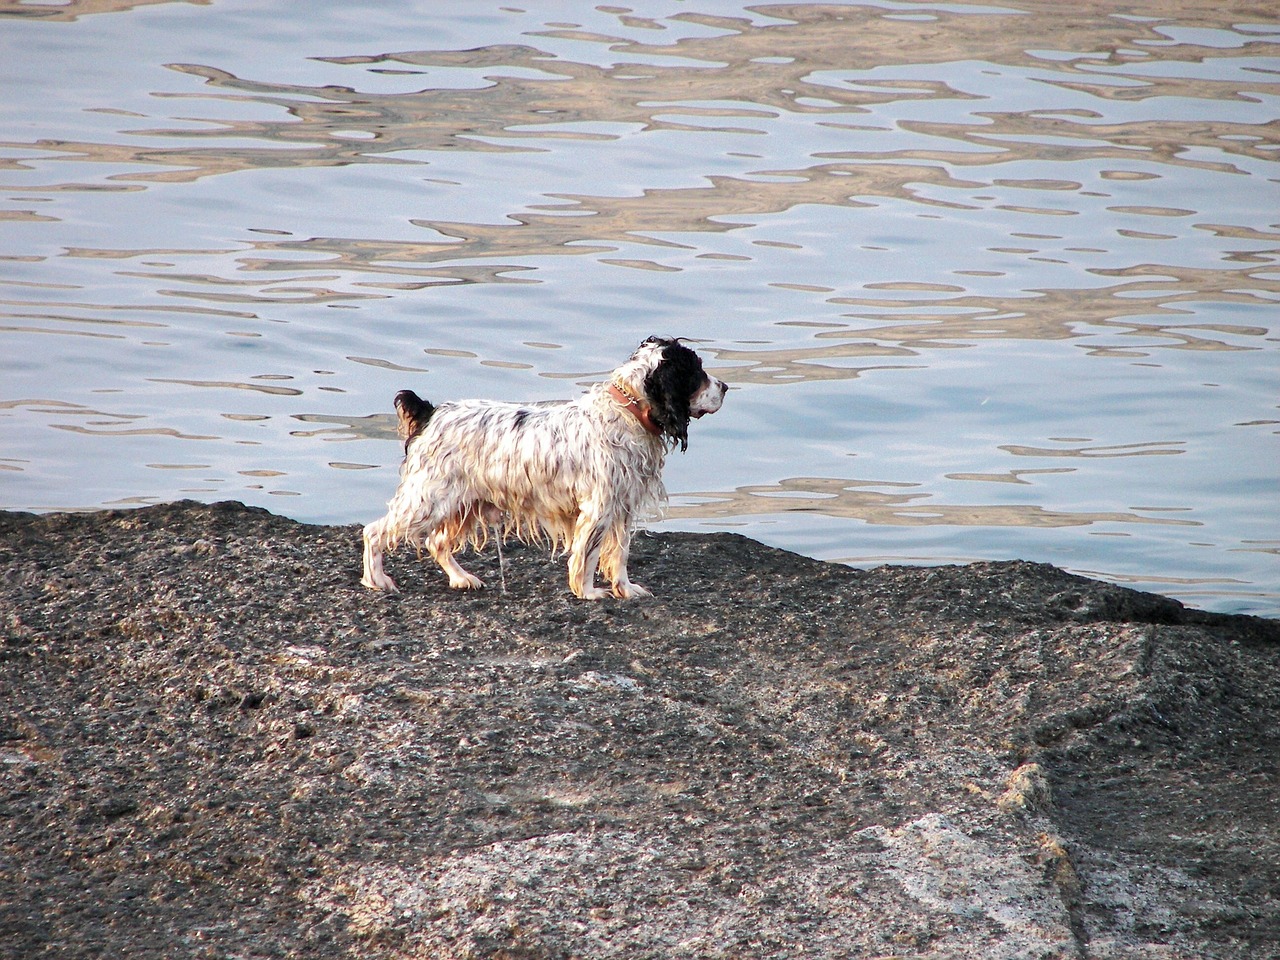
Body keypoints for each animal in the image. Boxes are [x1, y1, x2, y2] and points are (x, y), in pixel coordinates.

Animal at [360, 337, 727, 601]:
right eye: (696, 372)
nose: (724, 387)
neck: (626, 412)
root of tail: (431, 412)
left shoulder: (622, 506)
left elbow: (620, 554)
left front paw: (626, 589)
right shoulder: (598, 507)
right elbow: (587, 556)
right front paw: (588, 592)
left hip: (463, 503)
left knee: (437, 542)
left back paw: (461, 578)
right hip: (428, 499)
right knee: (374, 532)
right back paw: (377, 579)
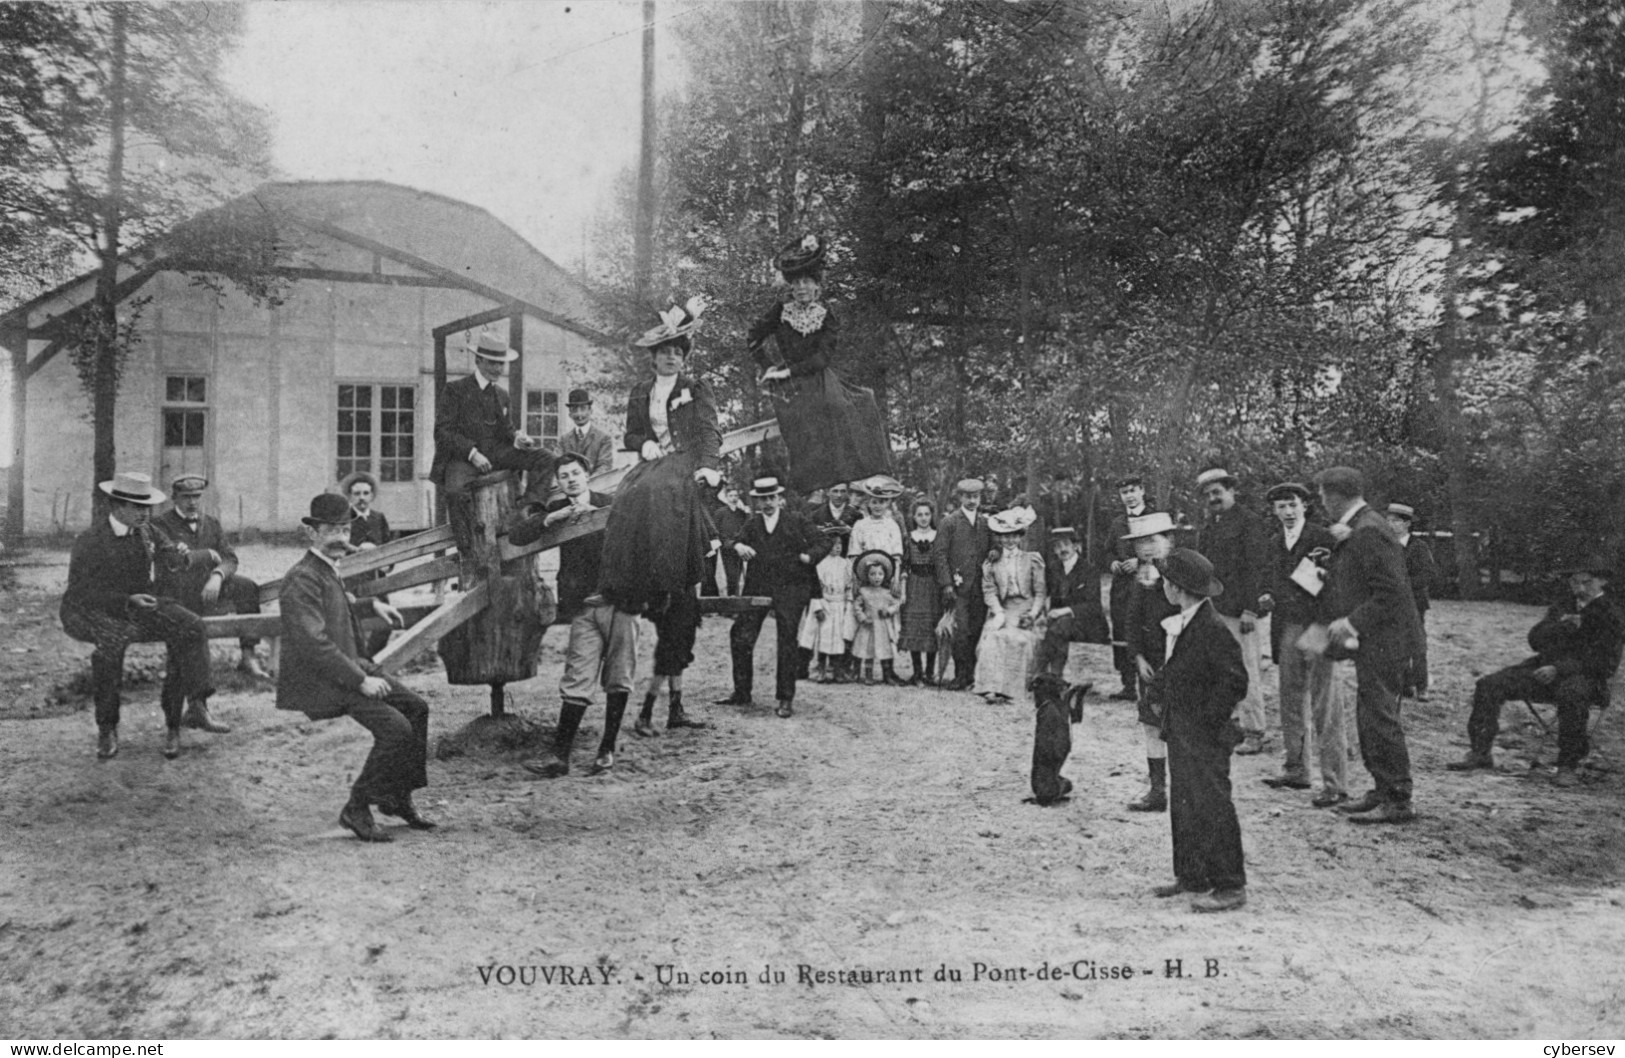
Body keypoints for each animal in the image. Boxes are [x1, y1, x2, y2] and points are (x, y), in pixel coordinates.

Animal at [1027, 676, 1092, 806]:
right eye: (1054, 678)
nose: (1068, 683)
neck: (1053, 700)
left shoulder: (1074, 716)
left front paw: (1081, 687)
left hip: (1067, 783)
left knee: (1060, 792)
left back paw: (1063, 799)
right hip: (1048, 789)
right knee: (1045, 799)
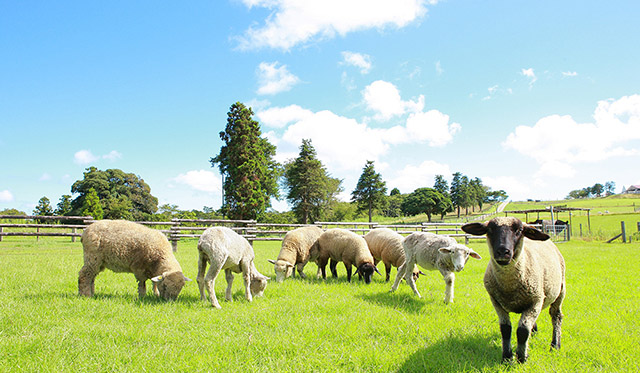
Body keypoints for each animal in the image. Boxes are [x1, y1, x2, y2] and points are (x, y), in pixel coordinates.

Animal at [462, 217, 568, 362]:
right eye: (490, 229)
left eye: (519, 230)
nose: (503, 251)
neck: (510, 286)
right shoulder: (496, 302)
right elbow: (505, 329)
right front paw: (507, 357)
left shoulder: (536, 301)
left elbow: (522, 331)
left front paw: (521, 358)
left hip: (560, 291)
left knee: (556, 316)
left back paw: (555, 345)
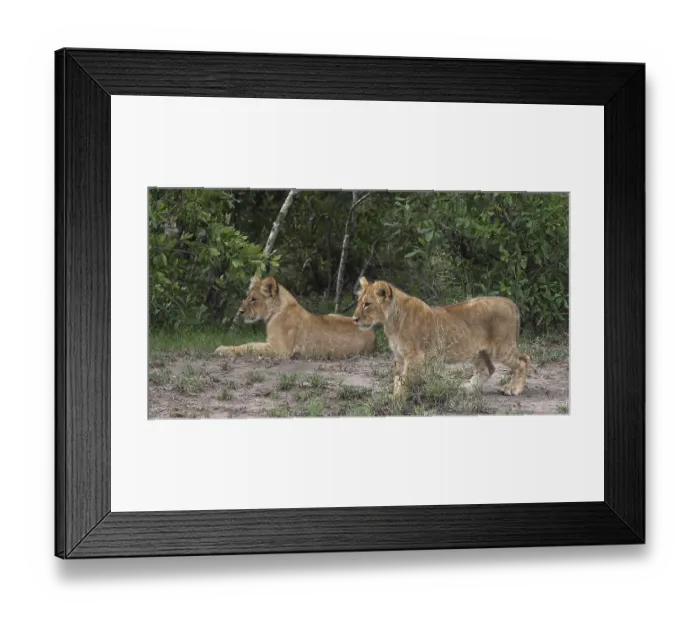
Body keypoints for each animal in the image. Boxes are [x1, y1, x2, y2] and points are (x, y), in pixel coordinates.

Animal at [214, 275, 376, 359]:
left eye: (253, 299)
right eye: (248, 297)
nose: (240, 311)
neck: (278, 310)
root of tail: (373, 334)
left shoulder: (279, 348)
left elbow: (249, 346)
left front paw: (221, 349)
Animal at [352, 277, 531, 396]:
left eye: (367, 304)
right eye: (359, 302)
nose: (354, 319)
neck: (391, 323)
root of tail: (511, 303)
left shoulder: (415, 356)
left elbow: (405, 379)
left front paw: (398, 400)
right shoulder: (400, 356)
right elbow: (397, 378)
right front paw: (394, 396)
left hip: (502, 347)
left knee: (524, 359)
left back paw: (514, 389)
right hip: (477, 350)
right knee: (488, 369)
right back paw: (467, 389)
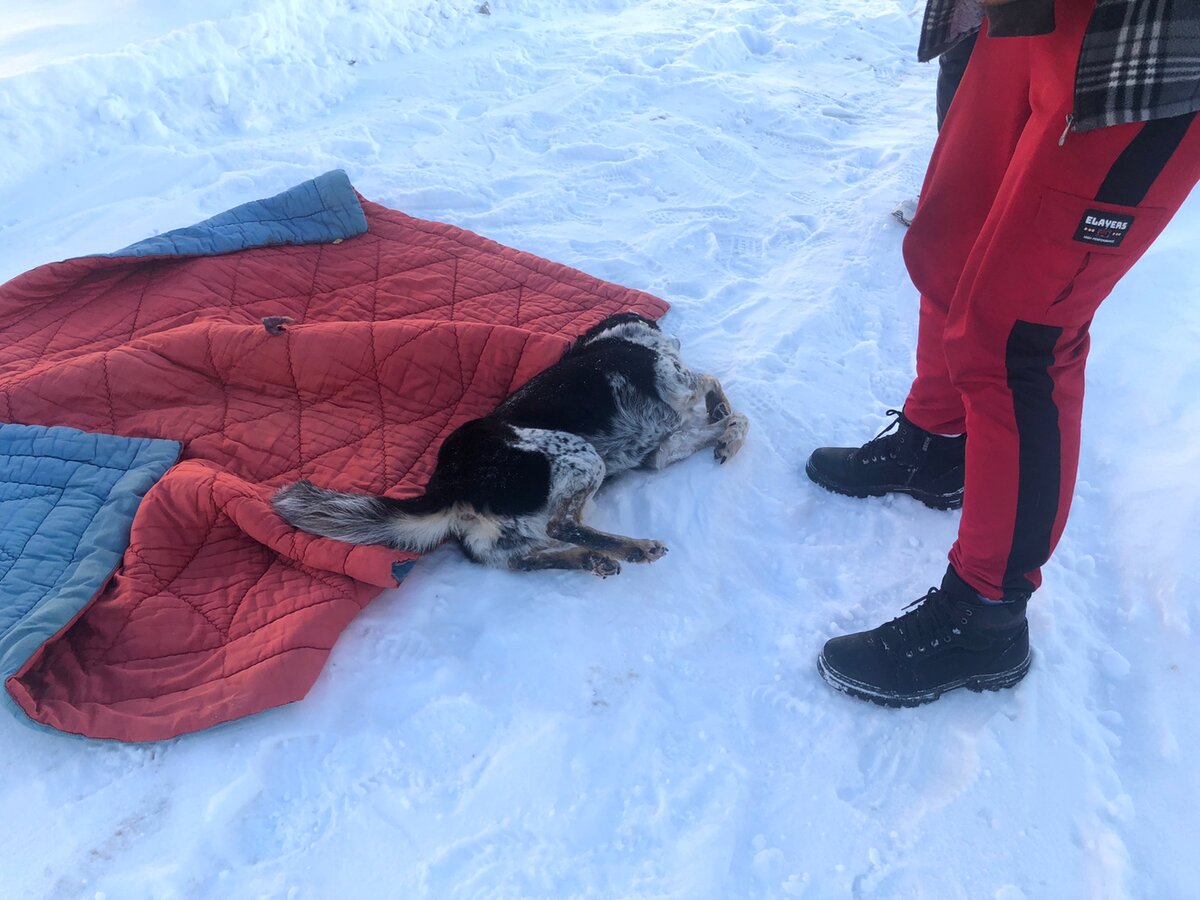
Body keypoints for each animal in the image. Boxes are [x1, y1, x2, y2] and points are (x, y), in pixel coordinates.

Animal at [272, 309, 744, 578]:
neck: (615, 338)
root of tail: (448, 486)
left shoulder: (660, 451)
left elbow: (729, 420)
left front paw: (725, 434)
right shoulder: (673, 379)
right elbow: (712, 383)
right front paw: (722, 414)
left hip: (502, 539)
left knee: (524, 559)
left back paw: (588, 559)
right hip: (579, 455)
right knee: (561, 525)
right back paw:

·····

▶ PROBLEM DESCRIPTION
Keep to the stretch from the line containing "left knee: (1060, 792)" through the line containing "right front paw: (507, 357)", both ends included, and copy it exactly from the listing above, minus the pictures.

▶ RESPONSE TO THIS EXERCISE
left knee: (1060, 792)
left back paw: (1063, 799)
right hip: (1048, 789)
right knee: (1045, 799)
Body keypoints for each animal in the image. Boxes are [x1, y1, x2, y2] and points are (x, y), in pixel coordinates.

Animal at [462, 217, 568, 362]:
right eye: (490, 229)
left eye: (519, 230)
nose: (503, 251)
neck: (510, 286)
right shoulder: (496, 302)
right elbow: (505, 329)
right front paw: (507, 357)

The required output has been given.